Online Census? Think Twice!

Completing the decennial census online probably seems like an easy task, but convenience comes at a price—a price that I am unwilling to pay.

Census 2020

To understand what is at stake in completing a census online, one needs to first understand a little about web technology and a little about how that technology has evolved. Web servers consist of two discrete elements with the same name. The first is the physical hardware; the second is the virtual software. Logically, the hardware provides the circuitry that enables the software to run. Since one does not function without the other it is common to speak of them as one thing, but it is occasionally useful to regard them separately. Pretty much any “box” can run web server software, but web server hardware is usually tailored to this one specific purpose. So when we speak of storage capacity, memory, and processor speed we are speaking of hardware. When we speak of GUI, CGI, platform, protocol, and capability we are speaking of software. In this post I am in fact speaking almost entirely about web servers as software. By some accounts, Apache accounts for 40% of web servers. Nginx powers another 32%. Apache and Ngnix then have modules for PHP and Perl and Python and Ruby and SQL and so on. Web servers are responsible for everything from plain HTML to the immersive PHP+JS on Facebook to the streaming video on YouTube. In many cases, even smartphone apps are just shells that interact with a web server on the back end.

The thing about web servers is that every one logs every thing. While different web servers log more or less information, at a minimum all of them log the date, time, protocol, response code, referrer, IP (internet protocol) address, URI (uniform resource identifier, a.k.a. “file”), and UA (user-agent, a.k.a “browser”). Most people already know that IPs are unique addresses on a given network. The internet has IPs which are assigned to client nodes by various cascaded routers. Routers do exactly what it sounds like (routing internet data) all along the internet from every backbone node to every data center and every user. Many of us have used a VPN which itself incorporates a router and most of us have wifi routers at home. Routers exist on fiber optic lines, coaxial lines, copper lines, and cellular networks. Whether on an internet backbone, within a university or company, or within a local ISP, routers assign IPs to computers, printers, cellphones, and, yes, to other routers. Backbone IPs remain static down to the ISP (internet service provider) level. ISPs are assigned fixed ranges of IPs which are then dynamically assigned via DHCP (dynamic host configuration protocol). Ironically, while dynamic IPs were once truly dynamic, for more than a decade now most ISPs have configured their DHCP servers to always assign the same IP address to each customer. This practice makes it easier for ISPs to identify naughty customers that abuse the network to say nothing of subpoena compliance. The statically-allocated ranges also makes it possible for internet databases to correlate IPs to general geographies pretty much in the same manner that area codes and exchanges once identified states, cities, and communities. Over time, a number of databases have come into existence that offer even more finely-tuned geolocation. Google itself can resolve IPs to specific addresses, though it does not make such fine-grain resolution available to the public. Still, there is enough public data available from real estate and prior censi/censuses to infer a great deal about the demographics associated with IP ranges.

* [Task list]:
A. Say whether each statement agrees with the census post, answering yes or no and quoting the deciding words of the post: (i) Nginx runs a larger share of web servers than Apache. (ii) For over a decade, most ISPs have set their DHCP servers to give each customer the same IP address every time. (iii) Google lets the public use its ability to resolve IPs to specific addresses.
B. In the census post, what does the abbreviation DHCP stand for?

* [Given information]:
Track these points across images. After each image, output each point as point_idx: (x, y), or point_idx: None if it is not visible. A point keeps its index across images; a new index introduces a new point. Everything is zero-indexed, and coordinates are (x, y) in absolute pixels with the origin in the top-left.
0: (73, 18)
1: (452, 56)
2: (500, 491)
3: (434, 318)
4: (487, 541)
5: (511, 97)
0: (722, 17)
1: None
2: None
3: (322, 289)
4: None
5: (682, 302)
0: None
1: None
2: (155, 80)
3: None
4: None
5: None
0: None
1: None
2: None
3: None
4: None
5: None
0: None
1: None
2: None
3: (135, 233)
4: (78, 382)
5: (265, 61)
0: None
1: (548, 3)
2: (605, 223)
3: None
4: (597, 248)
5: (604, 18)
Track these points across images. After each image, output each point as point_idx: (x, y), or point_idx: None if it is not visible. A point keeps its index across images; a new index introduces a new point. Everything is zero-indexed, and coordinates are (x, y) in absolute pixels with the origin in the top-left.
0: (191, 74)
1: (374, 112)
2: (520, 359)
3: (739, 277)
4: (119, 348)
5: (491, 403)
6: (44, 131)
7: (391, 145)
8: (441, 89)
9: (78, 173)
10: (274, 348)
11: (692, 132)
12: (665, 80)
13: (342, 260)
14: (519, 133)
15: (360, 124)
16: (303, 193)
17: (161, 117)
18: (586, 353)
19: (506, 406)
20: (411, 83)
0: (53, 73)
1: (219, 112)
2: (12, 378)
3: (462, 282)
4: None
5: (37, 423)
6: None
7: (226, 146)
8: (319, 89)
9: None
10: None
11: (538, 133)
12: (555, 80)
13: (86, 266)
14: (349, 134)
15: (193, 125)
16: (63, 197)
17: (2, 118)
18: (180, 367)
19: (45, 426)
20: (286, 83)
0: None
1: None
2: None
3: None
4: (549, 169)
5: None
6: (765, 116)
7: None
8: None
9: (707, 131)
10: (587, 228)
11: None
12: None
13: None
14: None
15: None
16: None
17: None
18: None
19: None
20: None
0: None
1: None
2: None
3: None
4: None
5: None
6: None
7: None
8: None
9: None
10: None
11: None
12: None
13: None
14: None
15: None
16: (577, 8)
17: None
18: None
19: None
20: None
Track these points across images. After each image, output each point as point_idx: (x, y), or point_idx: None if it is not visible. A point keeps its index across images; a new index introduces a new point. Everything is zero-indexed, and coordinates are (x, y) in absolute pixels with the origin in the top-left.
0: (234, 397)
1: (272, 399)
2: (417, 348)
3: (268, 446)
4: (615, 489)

* [The responses]:
A.
(i) No: "By some accounts, Apache accounts for 40% of web servers. Nginx powers another 32%."
(ii) Yes: "for more than a decade now most ISPs have configured their DHCP servers to always assign the same IP address to each customer."
(iii) No: "though it does not make such fine-grain resolution available to the public."

B. Dynamic host configuration protocol.